KUALA LUMPUR, March 26 — The Small and Medium Enterprises Association (Samenta) has pleaded with the enforcement agencies to show leniency to small and medium enterprises (SMEs) who have just reopened their business after the implementation of the movement control order (MCO).
Samenta Central chairman Datuk William Ng said SMEs generally complied with the standard operation procedures (SOPs) set by the government, but it is not fair to fine them when the offences are made by the customers.
“Imposing fines of RM10,000 to RM50,000 are too much for the SMEs. We do want to follow and fully support the government’s initiative and efforts to restore the local economic growth. We want Malaysia to be free from this pandemic but at the same time, we want some leniency or some kind of leeway especially when we are caught for the first time.
“Give us warnings so that it will give us the opportunity to improve on our internal SOPs while at the same time ensure the safety of the public. For small businesses, fines of up to RM50,000 can cause them to close shop as they could not afford (to pay) the fines,” he said after Samenta Central’s Installation ceremony, today.
Ng also revealed that Samenta had received eight reports of fines from its members for violation of SOPs.
“We hope the government will continue doing the good job of engaging with the civil society before deciding on any policy,” he said.
In another development, Ng said based on a Samenta survey titled ‘State of our SMEs’, 54 per cent of the SMEs reported substantially lower sales in 2020 as a result of the pandemic, while only 30 per cent of them reported an increase in sales last year.
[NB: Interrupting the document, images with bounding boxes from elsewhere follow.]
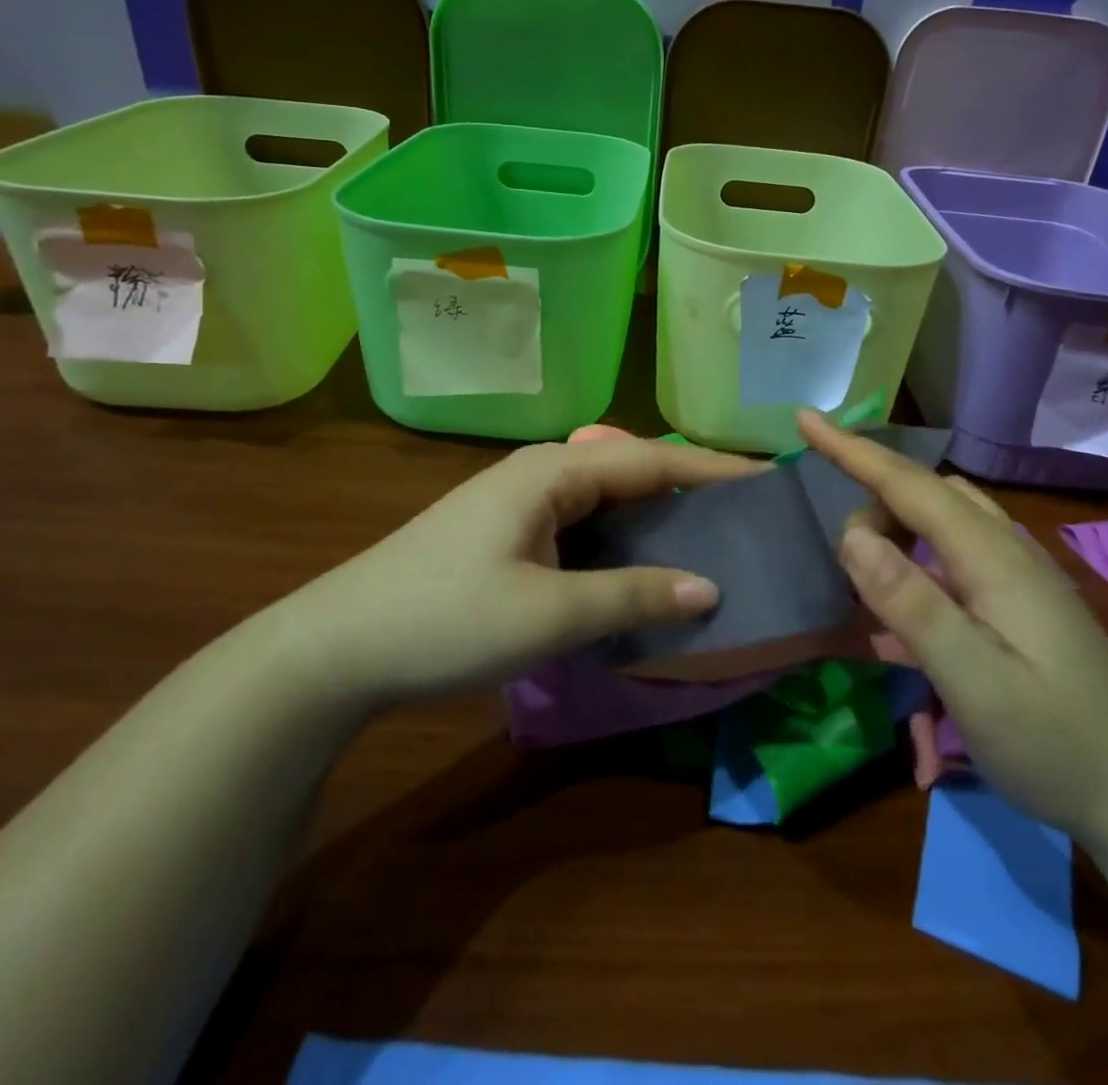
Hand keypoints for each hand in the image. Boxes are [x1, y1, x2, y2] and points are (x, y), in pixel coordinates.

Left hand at [269, 437, 762, 707]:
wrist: (338, 647)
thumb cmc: (446, 620)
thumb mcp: (549, 614)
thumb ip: (633, 595)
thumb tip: (711, 587)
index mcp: (555, 472)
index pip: (653, 459)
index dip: (714, 471)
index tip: (769, 481)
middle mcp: (542, 473)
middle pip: (634, 471)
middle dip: (692, 489)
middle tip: (749, 516)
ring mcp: (522, 502)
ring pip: (609, 499)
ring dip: (658, 517)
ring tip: (714, 538)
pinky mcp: (509, 532)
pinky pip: (585, 524)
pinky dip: (624, 540)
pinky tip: (645, 565)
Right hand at [798, 410, 1107, 841]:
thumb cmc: (1057, 742)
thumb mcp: (975, 682)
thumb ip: (912, 605)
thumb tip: (853, 535)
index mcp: (992, 556)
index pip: (909, 484)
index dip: (852, 451)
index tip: (805, 419)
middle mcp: (1005, 548)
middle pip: (923, 493)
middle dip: (872, 506)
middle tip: (848, 573)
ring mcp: (1017, 573)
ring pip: (940, 518)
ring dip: (894, 531)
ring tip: (869, 584)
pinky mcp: (1019, 599)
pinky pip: (953, 552)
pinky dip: (916, 559)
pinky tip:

“The pandemic and the resulting lockdowns have created havoc for most SMEs. Sectors such as tourism, construction, events, and retail were the hardest hit with some experiencing business reduction by more than 70 per cent.
“However, some sectors such as medical equipment, electronics, logistics, and e-commerce have benefitted from the pandemic,” he said.
Given the challenging economic climate and uncertainty over the vaccine rollout globally, he said 75 per cent of the SMEs rate business prospects in 2021 as either fair or bad.
Meanwhile, 61 per cent of those surveyed expected a recovery only in the fourth quarter of 2021, while 28 per cent expected a turnaround only in 2022, Ng added.